# Declaring variables inside a for loop using Threads.@threads has a significant impact on performance

Hello. This is my first time asking a question, so I apologize if it’s not in any kind of form. I’m also new to programming and Julia.

As the title says, I often code by indexing array data and declaring it as a new variable. This is normally fine, but when using the Base.Threads library, it causes a serious performance disruption (hundreds of times slower).

This code is a simple test; in practice, it’s much more complex.
Using the “#good” annotated coding style doesn’t degrade performance, but it makes the code very long and less readable. Why is this happening and what is the best way to code so that the code is both readable and performance?

``````struct infomations
nn :: Int64
A1 :: Matrix{Float64}
A2 :: Matrix{Float64}
dx :: Float64
dy :: Float64
function infomations(nn,L)
nn = nn+4
A1 = zeros(nn,nn)
A2 = rand(nn,nn)
dx = L/nn
dy = L/nn
new(nn,A1,A2,dx,dy)
end
end

function get_Div(obj1)
(;nn, A1, A2, dx, dy) = obj1
ny,nx  = size(A1)
for j = 3:ny-2
ee = A2[j,i+2]; e = A2[j,i+1]; w = A2[j,i-1]; ww = A2[j,i-2]
nn = A2[j+2,i]; n = A2[j+1,i]; s = A2[j-1,i]; ss= A2[j-2,i]
∂B1∂x = (-ee + 8*e - 8*w + ww)/dx/12
∂B2∂y = (-nn + 8*n - 8*s + ss)/dy/12
A1[j,i] = ∂B1∂x + ∂B2∂y

# good
∂B1∂x = (-A2[j,i+2] + 8*A2[j,i+1] - 8*A2[j,i-1] + A2[j,i-2])/dx/12
∂B2∂y = (-A2[j+2,i] + 8*A2[j+1,i] - 8*A2[j-1,i] + A2[j-2,i])/dy/12
A1[j,i] = ∂B1∂x + ∂B2∂y
end
end
end

function run!(obj1, iter)
for i = 1:iter
get_Div(obj1)
end
end

obj1 = infomations(2000,3)
@time run!(obj1, 200)
``````

our “bad” and “good” examples should both be equally performant as far as i can tell.

unfortunately I cannot run any code right now but a few ideas:

Use BenchmarkTools.jl with `@btime` (Are you sure you have not measured compiling time?).
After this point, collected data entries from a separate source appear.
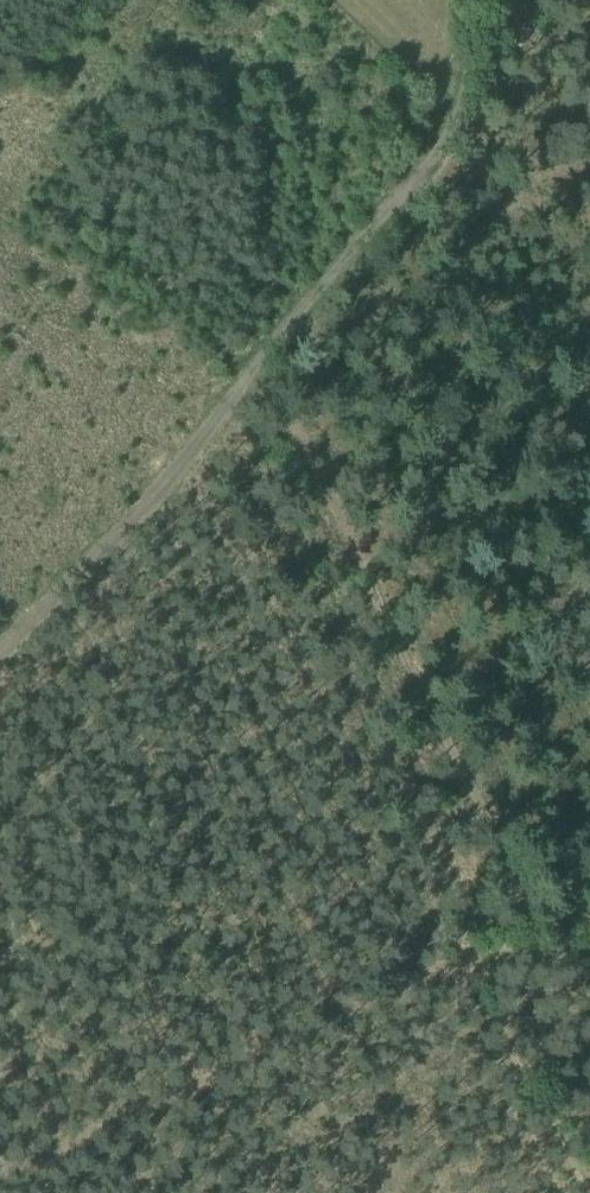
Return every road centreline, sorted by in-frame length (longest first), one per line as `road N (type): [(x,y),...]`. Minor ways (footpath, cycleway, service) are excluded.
road 1 (track): [(277,341),(559,897)]
road 2 (track): [(0,1169),(460,947)]
road 3 (track): [(473,0),(458,108),(277,341)]
road 4 (track): [(277,341),(193,439),(0,633)]
road 5 (track): [(460,947),(585,1192)]

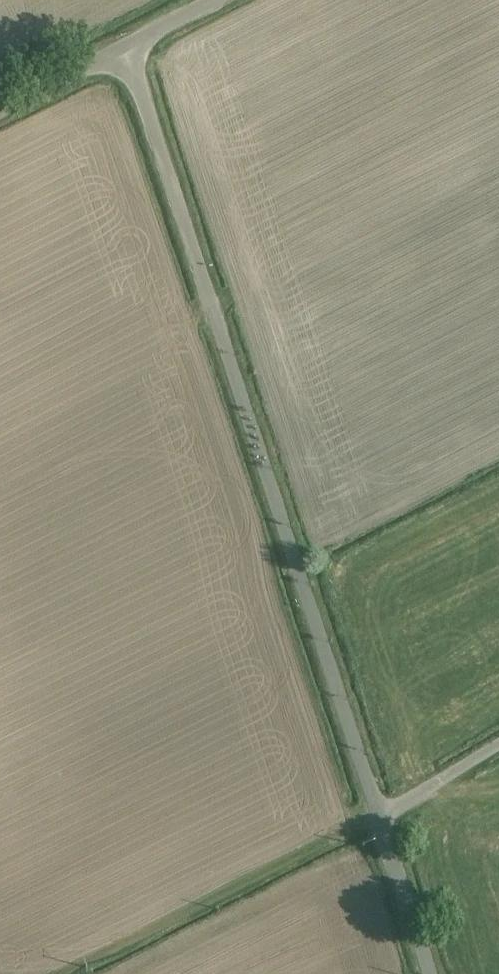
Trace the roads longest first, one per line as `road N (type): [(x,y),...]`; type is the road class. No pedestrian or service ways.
road 1 (unclassified): [(379,818),(125,45)]
road 2 (unclassified): [(431,973),(379,818)]
road 3 (unclassified): [(0,109),(125,45)]
road 4 (unclassified): [(379,818),(498,744)]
Your example should run pretty fast, so it’s possible that the overhead of many threads is too large to give any speedup.
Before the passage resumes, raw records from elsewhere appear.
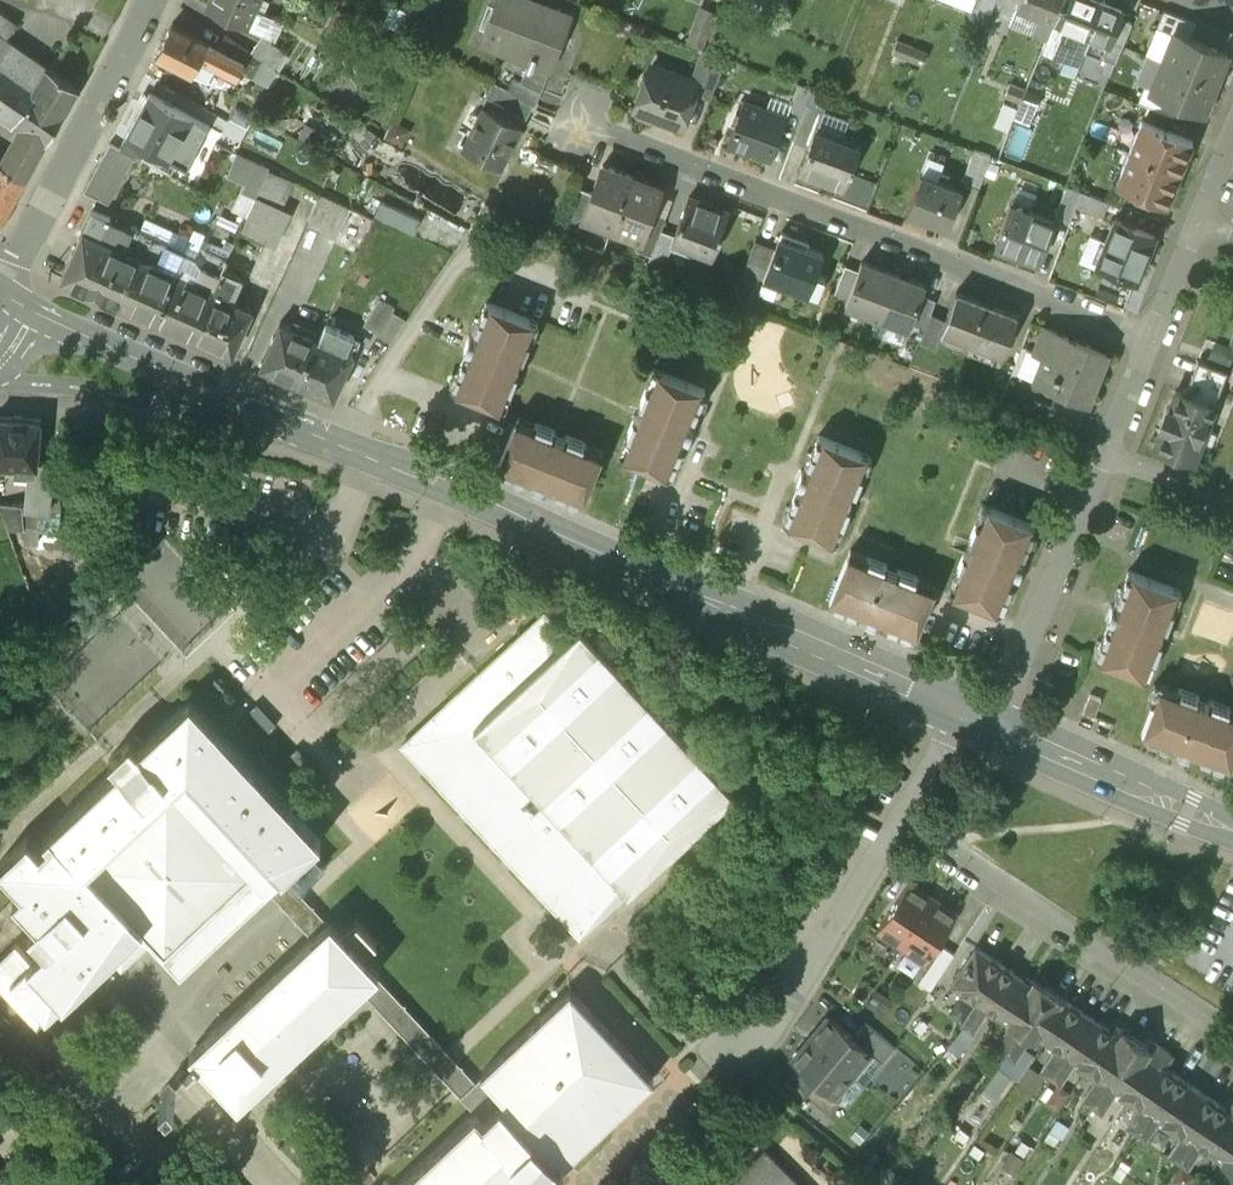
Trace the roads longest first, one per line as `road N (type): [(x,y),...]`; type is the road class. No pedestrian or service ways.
road 1 (residential): [(966,712),(35,310)]
road 2 (residential): [(579,119),(1155,339)]
road 3 (residential): [(904,818),(1232,1028)]
road 4 (residential): [(5,283),(154,0)]
road 5 (residential): [(998,725),(1111,453)]
road 6 (residential): [(904,818),(785,1003),(741,1037)]
road 7 (residential): [(1232,829),(998,725)]
road 8 (residential): [(1111,453),(1232,499)]
road 9 (residential): [(1155,339),(1204,220)]
road 10 (residential): [(966,712),(904,818)]
road 11 (residential): [(1111,453),(1155,339)]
Maybe your example is too far removed from your actual use case but it looks like you are doing convolutions with a small kernel. I can highly recommend the package Stencils.jl for that kind of thing. It has multithreading implemented and is quite performant. (There are also FFT based options, see DSP.jl but I think this only become fast once your kernels also get larger)

This is the culprit. you overwrite nn which is an Int and later a float. changing the second `nn` to another name recovers the performance lost

3 Likes

`@code_warntype` reveals that the variable `nn` is boxed, i.e. its type is not inferred correctly. So the type of `∂B2∂y` is not inferred correctly. This leads to allocations, which is devastating for performance in parallel runs. Moreover, the program becomes incorrect because the variable `nn` is shared among all the threads, and you get race conditions and things.

Rename your temporary `nn` in the “bad code” example.

``````julia> @code_warntype get_Div(obj1)
...
nn::Core.Box
...
``````
2 Likes

Oh… I must have missed this, thank you so much.
It’s scary that duplicate names don’t throw an error, only performance.